[Start of section]
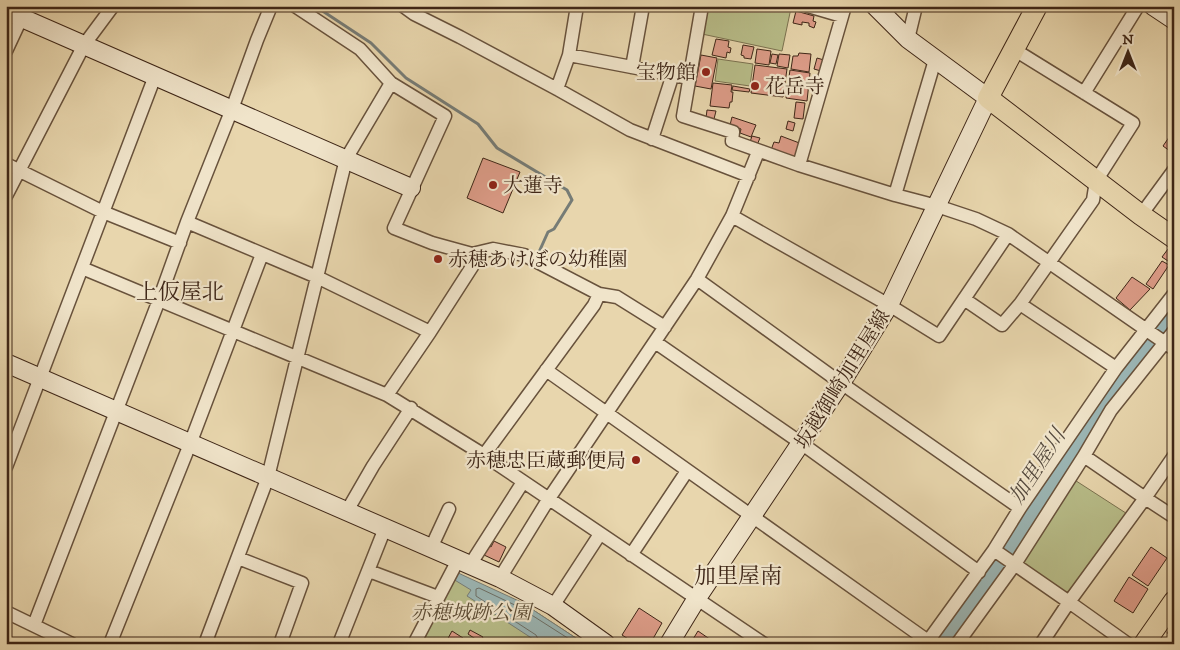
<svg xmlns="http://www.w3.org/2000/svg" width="1180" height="650" font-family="'IM FELL DW Pica','Noto Serif JP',serif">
<rect width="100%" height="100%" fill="#e8d6ad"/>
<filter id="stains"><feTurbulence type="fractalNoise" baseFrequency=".004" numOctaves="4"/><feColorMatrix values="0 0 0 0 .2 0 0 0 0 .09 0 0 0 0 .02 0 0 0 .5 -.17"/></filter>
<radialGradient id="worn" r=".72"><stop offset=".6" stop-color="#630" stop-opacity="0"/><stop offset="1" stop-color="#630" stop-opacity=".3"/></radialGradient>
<path fill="#b8bd89" stroke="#7b7250" d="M707 6 791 8 782 51 702 34Z
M718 59 753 64 750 86 715 81Z
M1070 477 1132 517 1069 602 1015 564Z
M453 579 521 602 585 644H419Z"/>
<path fill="#9bb6b5" stroke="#767c76" d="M456 572 521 602 585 644H531L533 639 467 596 471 590 453 579Z"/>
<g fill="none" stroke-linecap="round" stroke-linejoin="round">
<path stroke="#6c6e66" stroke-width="1" d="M537 644 538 639 536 635 476 596V589L479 588 519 607 577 644"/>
<path stroke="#767c76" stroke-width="3" d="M315 6 371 43 406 78 478 124 497 148 567 190 572 200 554 229 548 232 539 252"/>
<path stroke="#9bb6b5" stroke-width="19" d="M941 644 1015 542 1094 419 1174 315"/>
</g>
<path fill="#dd9c88" stroke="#3e2617" d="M796 11 814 16 813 21 816 22 814 28 809 26V23L802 22V25L793 23Z
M716 39 729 41 728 47 731 48 730 53 727 52 726 58 712 55Z
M743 45 754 47 751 59 744 58V56L741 55Z
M757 49 771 51 769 65 755 63Z
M799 53 811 54 809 72 791 69 793 56H798Z
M772 54 778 55 776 64 770 63Z
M779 54 790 55 788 68 777 66Z
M701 55 717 58 711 89 695 86Z
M817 58 824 60 821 71 814 69Z
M755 65 787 69 783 97 751 93Z
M790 70 810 73 807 101 786 98Z
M713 83 732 85 731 92H733L732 102H730L729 108 710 106Z
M733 86 750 89 749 92 732 90Z
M796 102 805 103 803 119 794 118Z
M707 110 716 111 714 119 706 118Z
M732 117 756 125 751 137 740 133 741 129 730 125Z
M788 121 795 123 793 131 786 129Z
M1174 130V154L1163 146Z
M752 136 760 138 757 145 750 142Z
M781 136 802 144 797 158 771 150 774 142 779 143Z
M483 158 520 172 503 213 467 198Z
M1168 249 1174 252V265L1162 257Z
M1162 261 1169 265 1153 289 1146 284Z
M1132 277 1150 289 1130 310 1116 298Z
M494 541 506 547 499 562 484 555 488 545 491 547Z
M1151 547 1167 558 1148 586 1132 575Z
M1129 577 1148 589 1133 613 1114 601Z
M639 608 662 623 650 644H636L622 635Z
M1174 624V637L1167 633Z
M470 630 483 637 480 642 468 634Z
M452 631 463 638 459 644H448L446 642Z
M698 631 711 640 708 643 709 644H690Z"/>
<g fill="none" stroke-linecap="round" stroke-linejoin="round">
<g stroke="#68523c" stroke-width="15">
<path id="street" d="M295 6 360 49 391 83 445 116 394 228 432 243 472 254 493 249 524 255 599 294 617 297 665 327
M403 6 414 14 460 37 557 89 630 130 749 176
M702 6 683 116 733 132 732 141 799 165
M808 6 842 16
M845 6 799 165 895 195 937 206 976 219 1008 234 1174 349
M908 39 916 6
M1015 50 1133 123 1096 181 1093 200 1020 304 1116 368 1174 294
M6 51 27 6
M569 55 689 78
M632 67 643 6
M557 89 569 55 577 6
M1084 93 1138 6
M652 139 673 74
M6 164 103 212 180 243
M895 195 935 60
M6 196 84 45 113 6
M1141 215 1174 170
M732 216 889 305 939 336 1008 234
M187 222 317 277 430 332
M82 268 387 395 484 455 764 644
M697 279 841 383 1020 508
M964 299 1002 325 1020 304
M655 342 801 443 979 572
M546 370 928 641
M387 395 430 332 475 262 472 254
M484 455 594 305 599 294
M1084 456 1145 498 1069 602 1128 644
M1174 456 1145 498 1174 517
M6 467 155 76
M347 511 373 466 411 408
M431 548 449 509
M994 550 1069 602 1041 644
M631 555 687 471
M238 558 302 583 280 644
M470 565 523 482
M369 571 438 597
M500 578 548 500 697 279 732 216 758 152
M553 606 600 534
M6 612 72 644
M34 625 159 300 187 222 232 109 257 40 271 6
M110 644 190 444 262 254
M205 644 268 477 346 159 391 83
M339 644 385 528
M414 644 458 560
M926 644 994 550 1020 508 1116 368
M957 644 1015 564 1084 456 1111 410 1174 331"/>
</g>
<g stroke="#3e2617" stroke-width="20">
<path id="secondary" d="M1153 6 1174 20
M6 11 411 188
M6 363 500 578 553 606 606 644
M669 644 697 598 841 383 889 305 988 98 908 39 875 6"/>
</g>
<g stroke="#3e2617" stroke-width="22">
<path id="primary" d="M1037 6 988 98 1141 215 1174 238
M1144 644 1174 601"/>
</g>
<use href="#street" stroke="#f0e4ca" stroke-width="12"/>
<use href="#secondary" stroke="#f0e4ca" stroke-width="18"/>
<use href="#primary" stroke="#e8d6ad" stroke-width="20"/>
</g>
<g fill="#8f2418" stroke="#f0e4ca" stroke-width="2">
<circle cx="706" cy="72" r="5"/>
<circle cx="755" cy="86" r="5"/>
<circle cx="493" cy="185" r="5"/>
<circle cx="438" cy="259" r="5"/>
<circle cx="636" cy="460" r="5"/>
</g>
<g text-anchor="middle" stroke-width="4.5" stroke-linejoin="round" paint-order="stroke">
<g font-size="20" fill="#3e2617" stroke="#f0e4ca" text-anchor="start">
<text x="696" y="79" text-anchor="end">宝物館</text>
<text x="765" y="93">花岳寺</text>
<text x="503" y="192">大蓮寺</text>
<text x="448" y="266">赤穂あけぼの幼稚園</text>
<text x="626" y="467" text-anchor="end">赤穂忠臣蔵郵便局</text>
</g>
<g font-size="20" fill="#3e2617" stroke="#f0e4ca">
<text transform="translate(842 379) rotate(-58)" y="7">坂越御崎加里屋線</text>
</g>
<g font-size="20" font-style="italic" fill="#5c4c34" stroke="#f0e4ca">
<text x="471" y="619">赤穂城跡公園</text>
</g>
<g font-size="21" font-style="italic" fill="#554a3e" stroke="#f0e4ca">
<text transform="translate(1037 466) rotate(-57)" y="7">加里屋川</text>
</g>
<g font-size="22" fill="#3e2617" stroke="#f0e4ca">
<text x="180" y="299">上仮屋北</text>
<text x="738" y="583">加里屋南</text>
</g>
</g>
<rect width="1180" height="650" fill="none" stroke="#e8d6ad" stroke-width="25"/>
<rect x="8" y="8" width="1165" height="635" fill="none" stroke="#3e2617" stroke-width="2.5"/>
<rect x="12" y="12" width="1155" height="625" fill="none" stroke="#3e2617"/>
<g transform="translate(1128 52)" stroke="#f0e4ca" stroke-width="4" paint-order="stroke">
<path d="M0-4L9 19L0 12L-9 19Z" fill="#3e2617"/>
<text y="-8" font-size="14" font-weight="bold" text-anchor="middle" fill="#3e2617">N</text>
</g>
<rect width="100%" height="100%" filter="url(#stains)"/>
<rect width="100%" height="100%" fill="url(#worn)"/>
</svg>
[End of section]
→ Required work: For every line above that has "worn" in it, copy the line.

→ Written answer:
<radialGradient id="worn" r=".72"><stop offset=".6" stop-color="#630" stop-opacity="0"/><stop offset="1" stop-color="#630" stop-opacity=".3"/></radialGradient>
<rect width="100%" height="100%" fill="url(#worn)"/>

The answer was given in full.